Task objective: The range starts at the line containing "wall art: present" and ends at the last line of the records below. Reproduce those lines exactly.

Multi-frame object listings:
****************

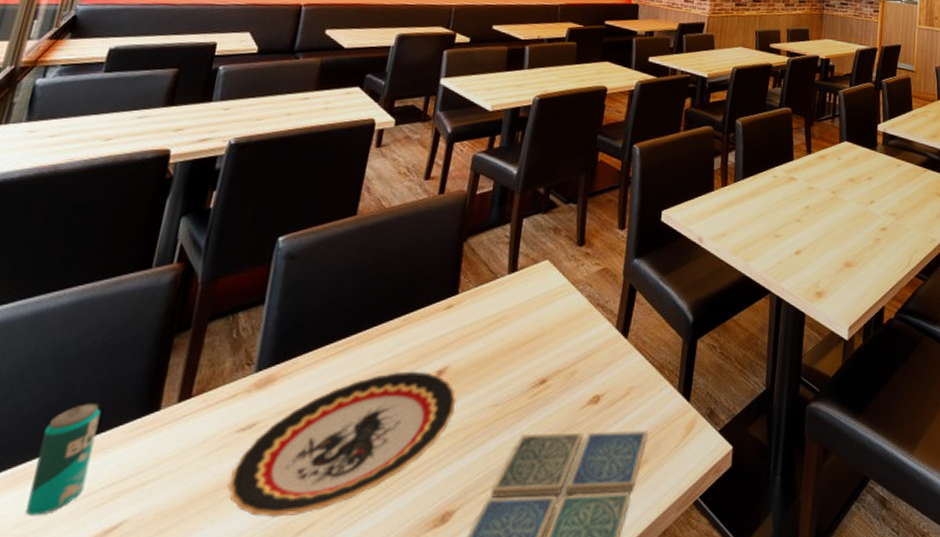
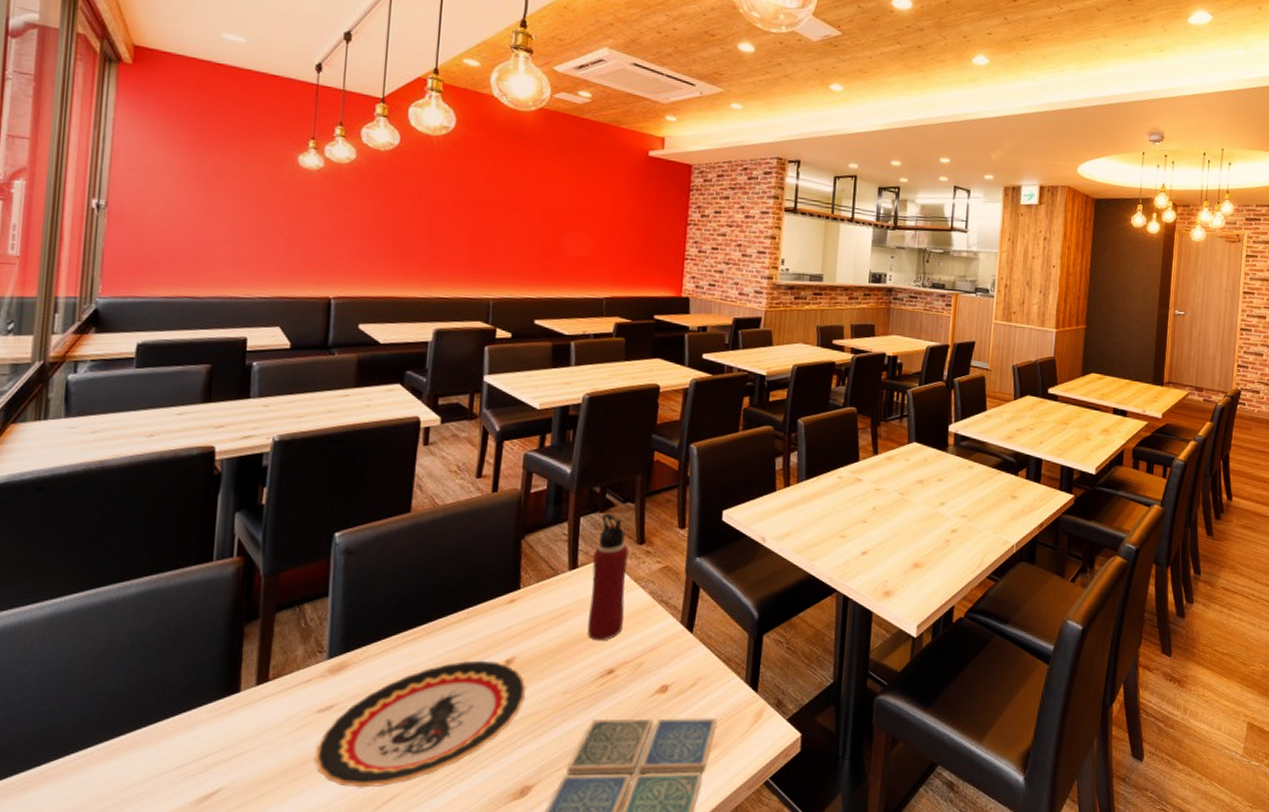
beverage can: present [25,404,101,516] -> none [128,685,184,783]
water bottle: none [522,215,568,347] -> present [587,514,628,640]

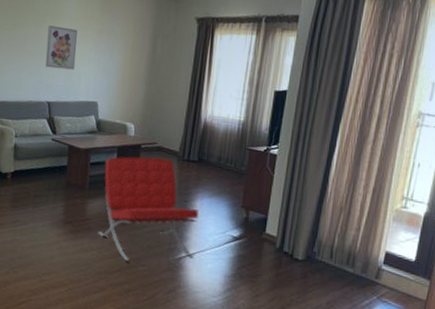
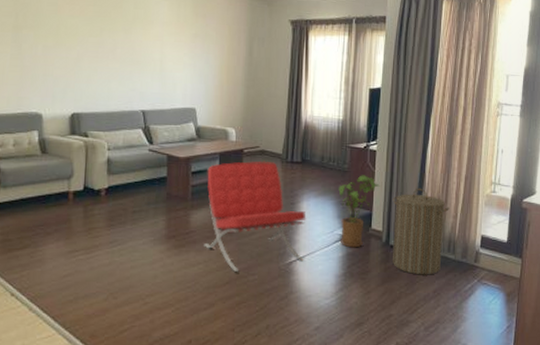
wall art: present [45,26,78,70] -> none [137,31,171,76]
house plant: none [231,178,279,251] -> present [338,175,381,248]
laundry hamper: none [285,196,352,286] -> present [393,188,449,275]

****************

Written response:
wall art: present [45,26,78,70] -> none [137,31,171,76]
house plant: none [231,178,279,251] -> present [338,175,381,248]
laundry hamper: none [285,196,352,286] -> present [393,188,449,275]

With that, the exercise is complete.